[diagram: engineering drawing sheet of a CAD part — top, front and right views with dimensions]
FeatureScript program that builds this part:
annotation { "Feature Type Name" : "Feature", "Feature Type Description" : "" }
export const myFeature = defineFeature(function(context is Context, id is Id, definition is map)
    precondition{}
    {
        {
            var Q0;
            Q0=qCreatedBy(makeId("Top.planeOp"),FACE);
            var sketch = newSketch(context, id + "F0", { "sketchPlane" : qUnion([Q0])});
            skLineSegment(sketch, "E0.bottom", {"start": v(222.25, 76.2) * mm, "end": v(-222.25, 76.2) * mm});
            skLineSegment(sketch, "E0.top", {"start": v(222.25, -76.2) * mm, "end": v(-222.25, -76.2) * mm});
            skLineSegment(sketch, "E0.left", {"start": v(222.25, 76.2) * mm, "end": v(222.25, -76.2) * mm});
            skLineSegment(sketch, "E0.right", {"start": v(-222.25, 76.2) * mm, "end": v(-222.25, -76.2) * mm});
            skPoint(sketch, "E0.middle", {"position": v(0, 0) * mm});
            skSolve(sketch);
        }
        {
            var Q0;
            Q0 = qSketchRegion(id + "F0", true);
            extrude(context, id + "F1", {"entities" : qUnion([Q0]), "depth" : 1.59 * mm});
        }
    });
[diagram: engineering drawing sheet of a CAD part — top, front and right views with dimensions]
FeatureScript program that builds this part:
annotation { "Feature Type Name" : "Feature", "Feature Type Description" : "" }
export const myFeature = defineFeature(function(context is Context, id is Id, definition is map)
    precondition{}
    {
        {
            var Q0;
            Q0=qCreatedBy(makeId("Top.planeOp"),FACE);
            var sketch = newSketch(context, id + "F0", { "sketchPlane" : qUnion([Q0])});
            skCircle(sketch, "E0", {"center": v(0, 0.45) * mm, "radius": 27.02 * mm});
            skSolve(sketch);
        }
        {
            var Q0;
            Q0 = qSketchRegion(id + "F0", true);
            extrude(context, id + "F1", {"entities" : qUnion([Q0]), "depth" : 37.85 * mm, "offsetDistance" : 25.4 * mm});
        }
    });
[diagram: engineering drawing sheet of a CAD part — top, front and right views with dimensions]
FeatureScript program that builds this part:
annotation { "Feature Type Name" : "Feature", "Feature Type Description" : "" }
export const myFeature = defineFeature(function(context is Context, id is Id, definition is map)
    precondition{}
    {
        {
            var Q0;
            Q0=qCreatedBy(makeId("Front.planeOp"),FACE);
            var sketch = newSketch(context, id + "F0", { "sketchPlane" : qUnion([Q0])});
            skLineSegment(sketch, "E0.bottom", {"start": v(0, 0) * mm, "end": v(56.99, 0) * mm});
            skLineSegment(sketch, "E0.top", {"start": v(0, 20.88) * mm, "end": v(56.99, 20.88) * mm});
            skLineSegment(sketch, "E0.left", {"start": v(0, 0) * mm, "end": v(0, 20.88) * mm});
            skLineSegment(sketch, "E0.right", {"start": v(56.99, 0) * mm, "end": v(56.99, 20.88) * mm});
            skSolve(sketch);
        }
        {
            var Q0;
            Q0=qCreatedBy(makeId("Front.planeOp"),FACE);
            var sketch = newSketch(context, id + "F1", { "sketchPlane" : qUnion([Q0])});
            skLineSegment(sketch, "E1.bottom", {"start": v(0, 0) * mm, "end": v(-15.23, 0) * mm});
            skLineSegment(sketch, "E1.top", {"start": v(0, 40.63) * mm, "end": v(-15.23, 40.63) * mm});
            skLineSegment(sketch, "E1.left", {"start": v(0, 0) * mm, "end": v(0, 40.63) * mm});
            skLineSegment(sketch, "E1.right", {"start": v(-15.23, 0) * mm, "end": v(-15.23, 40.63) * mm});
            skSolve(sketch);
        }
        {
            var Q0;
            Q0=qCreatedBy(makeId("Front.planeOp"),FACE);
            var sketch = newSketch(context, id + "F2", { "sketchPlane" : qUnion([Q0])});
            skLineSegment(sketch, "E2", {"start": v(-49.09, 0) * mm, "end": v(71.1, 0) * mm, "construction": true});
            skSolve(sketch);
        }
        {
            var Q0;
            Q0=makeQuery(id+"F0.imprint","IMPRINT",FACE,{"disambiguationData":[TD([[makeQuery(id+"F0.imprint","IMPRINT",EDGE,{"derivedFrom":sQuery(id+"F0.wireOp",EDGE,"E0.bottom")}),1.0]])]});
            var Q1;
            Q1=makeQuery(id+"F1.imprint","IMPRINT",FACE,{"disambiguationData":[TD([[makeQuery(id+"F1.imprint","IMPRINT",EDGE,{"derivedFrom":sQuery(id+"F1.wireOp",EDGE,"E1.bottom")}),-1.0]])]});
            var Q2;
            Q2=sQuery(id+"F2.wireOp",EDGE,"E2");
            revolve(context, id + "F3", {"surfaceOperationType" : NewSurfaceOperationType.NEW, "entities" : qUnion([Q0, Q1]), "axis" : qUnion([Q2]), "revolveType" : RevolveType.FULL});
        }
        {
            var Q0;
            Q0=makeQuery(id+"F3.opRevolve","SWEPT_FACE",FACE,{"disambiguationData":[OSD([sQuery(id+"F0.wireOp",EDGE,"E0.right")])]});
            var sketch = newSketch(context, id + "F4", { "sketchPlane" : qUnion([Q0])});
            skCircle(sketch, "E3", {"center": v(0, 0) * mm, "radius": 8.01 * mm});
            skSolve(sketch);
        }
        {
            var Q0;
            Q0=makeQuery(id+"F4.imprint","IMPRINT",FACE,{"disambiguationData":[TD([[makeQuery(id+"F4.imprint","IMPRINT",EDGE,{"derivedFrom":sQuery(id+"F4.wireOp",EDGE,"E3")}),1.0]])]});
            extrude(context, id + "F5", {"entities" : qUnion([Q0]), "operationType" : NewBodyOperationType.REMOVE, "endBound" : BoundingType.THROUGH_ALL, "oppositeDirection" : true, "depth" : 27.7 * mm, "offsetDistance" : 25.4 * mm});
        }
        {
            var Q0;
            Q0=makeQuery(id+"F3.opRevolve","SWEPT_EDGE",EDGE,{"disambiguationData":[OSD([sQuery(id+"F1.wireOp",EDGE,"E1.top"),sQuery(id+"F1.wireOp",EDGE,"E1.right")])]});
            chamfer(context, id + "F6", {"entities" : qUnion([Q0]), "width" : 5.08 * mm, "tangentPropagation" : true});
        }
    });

|---|

• _GIVEN TASK_: Find every line in the material that contains the word "depth" and copy each of those lines.

• _TASK SOLUTION_:
            extrude(context, id + "F1", {"entities" : qUnion([Q0]), "depth" : 1.59 * mm});
            extrude(context, id + "F1", {"entities" : qUnion([Q0]), "depth" : 37.85 * mm, "offsetDistance" : 25.4 * mm});
            extrude(context, id + "F5", {"entities" : qUnion([Q0]), "operationType" : NewBodyOperationType.REMOVE, "endBound" : BoundingType.THROUGH_ALL, "oppositeDirection" : true, "depth" : 27.7 * mm, "offsetDistance" : 25.4 * mm});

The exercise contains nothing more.